Earlier this year I watched the film No Country for Old Men for the first time after two friends told me they would be interested in my opinion on its ending. They had disagreed, not about what had happened, or what it meant, but simply about whether or not it was a fair way to end a story. It got me thinking about the kind of endings I admired in my favourite books, and the kind of endings I aspire to achieve in my writing.
So, in case you're not familiar with the ending of No Country for Old Men, essentially the climax that the story appears to be building towards just doesn't happen.
Here is my genuine reaction to the ending as Chigurh limps away from that sudden car accident and Sheriff Bell sits at his dining room table telling his wife about the dream he just had. At first, I was disappointed. I was invested in the film and felt like the rug had been whipped out from under me. Two hours later, I loved it.
The ending is jarring because it’s not how we’re used to seeing stories end. We are familiar enough with Chekhov's gun to feel that lack of resolution quite deeply when the story ends and the rifle is still hanging on the wall untouched. It can feel disappointing. It can feel like the story has betrayed us.
Stories pose questions. What is going on here? Will they be okay? Who is that gun going to shoot? And sometimes endings are designed to satisfy, answering the questions posed along the way with a denouement that leaves no string unattached. Endings that allow you to leave as easily as you came in. But what if the ending isn't designed to satisfy? What if it is trying to do something else? What if the story doesn't want to let you leave quietly? What if the whole point is to pull the rug out from under you?

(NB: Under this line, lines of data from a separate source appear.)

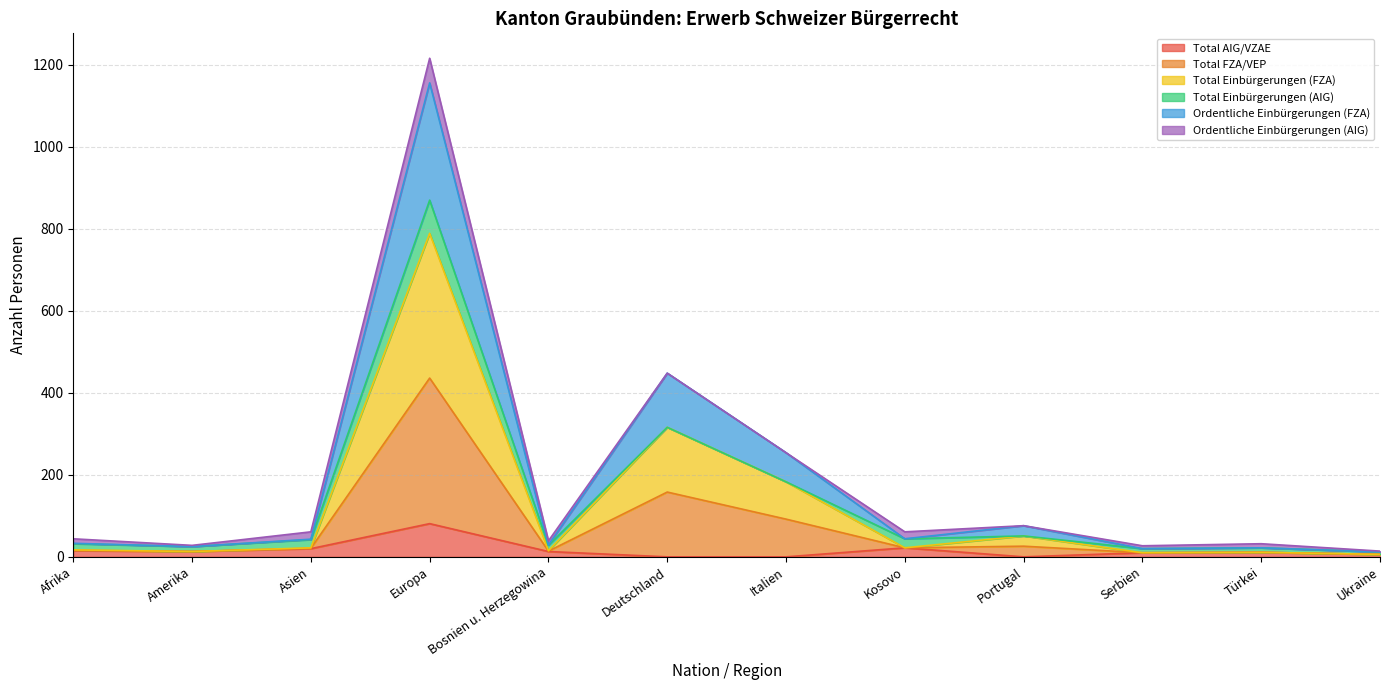

What is the difference between the highest and lowest values at Bosnien u. Herzegowina?

26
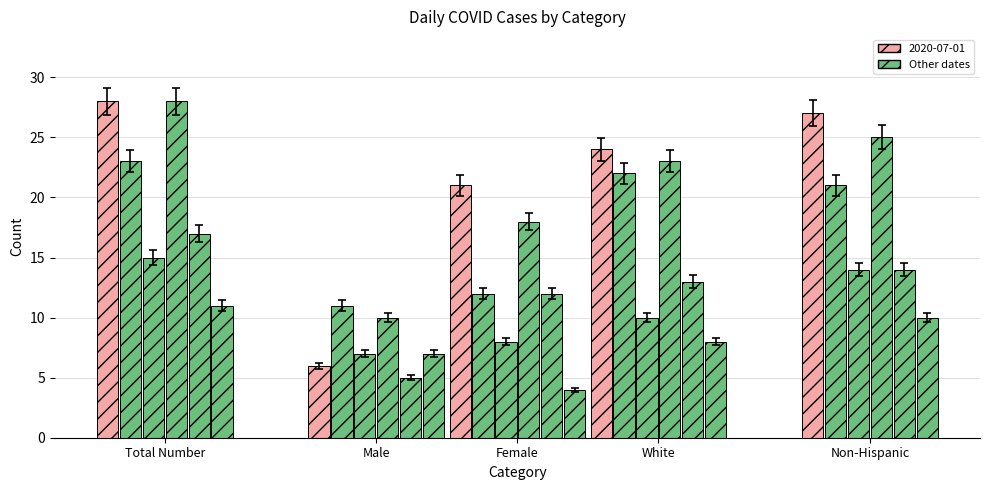

How many 2020-07-15 values are between 18 and 25?

3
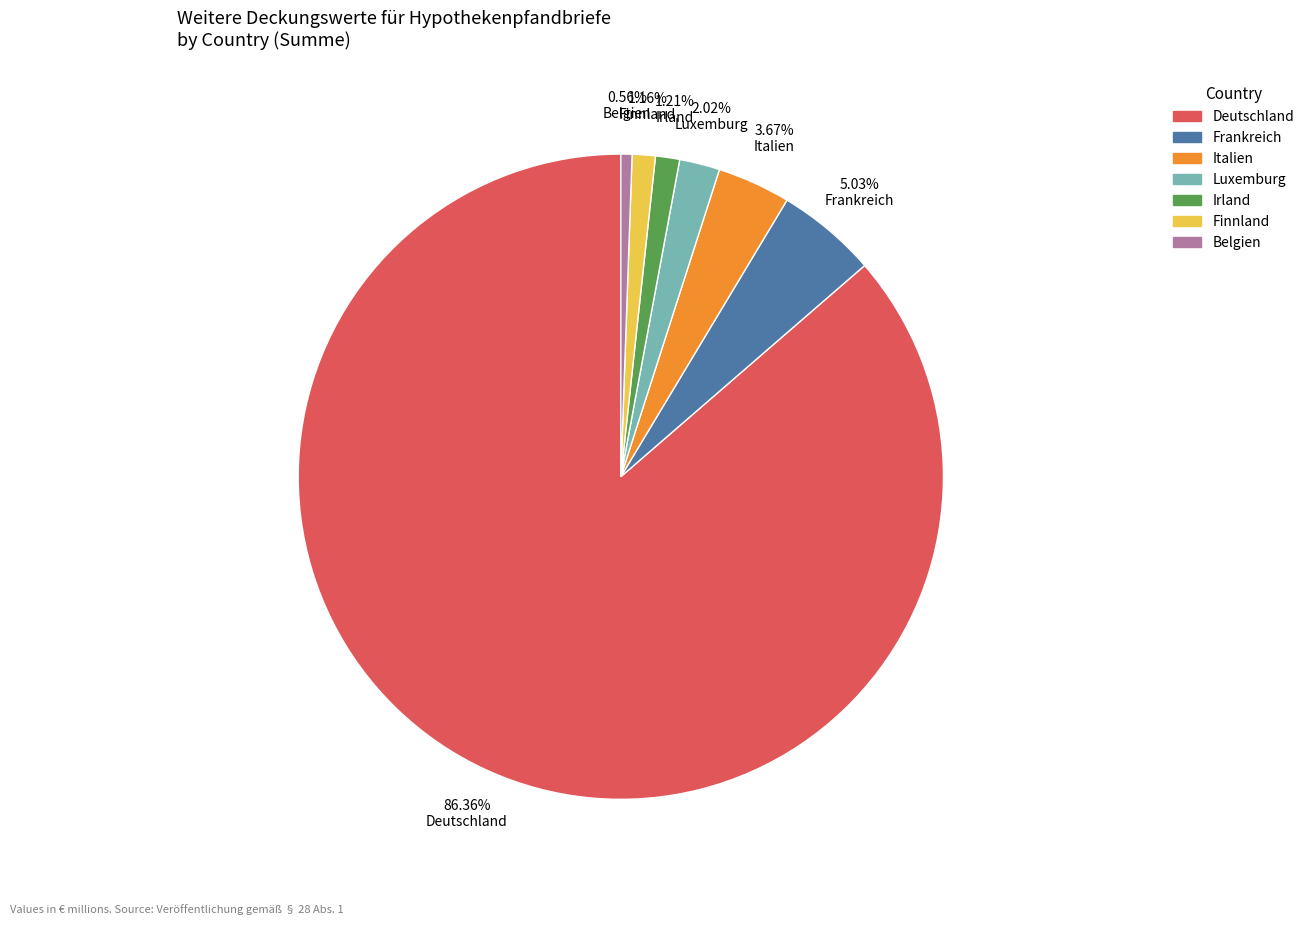

Which has a higher value, Frankreich or Irland?

Frankreich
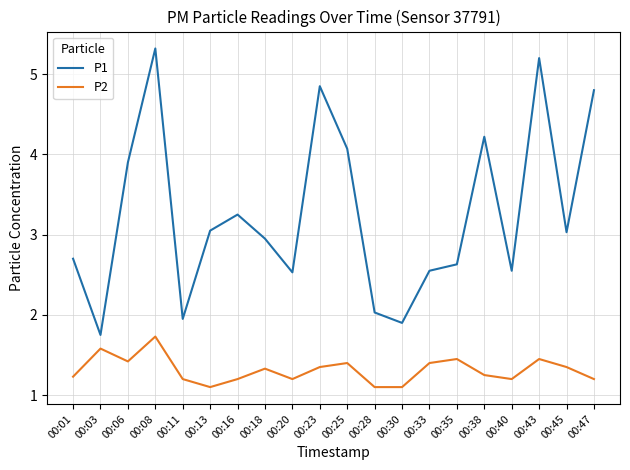

Rank the series by their maximum value, from lowest to highest.

P2, P1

Would Kafka's The Trial have been a better novel if in the closing chapter we found out exactly what Josef K had done? I don't think so. If the point of The Trial is that we don't know what Josef K is accused of, then we have to be ready for not finding out. If the question is the whole point, what value does an answer offer? What if during the story the question you think the novel is asking gets quietly put to one side and replaced with another? What if What is going on here? gets replaced with How do you feel about all this? That's a more interesting question, isn't it? It is ambiguity that allows for introspection. Stories are at their very best when they ask questions, and I would suggest that they are at their didactic worst when they presume to answer them.
No Country for Old Men opens by asking one question and closes by answering a different one, and somewhere between those two things is the space for us to find something of our own.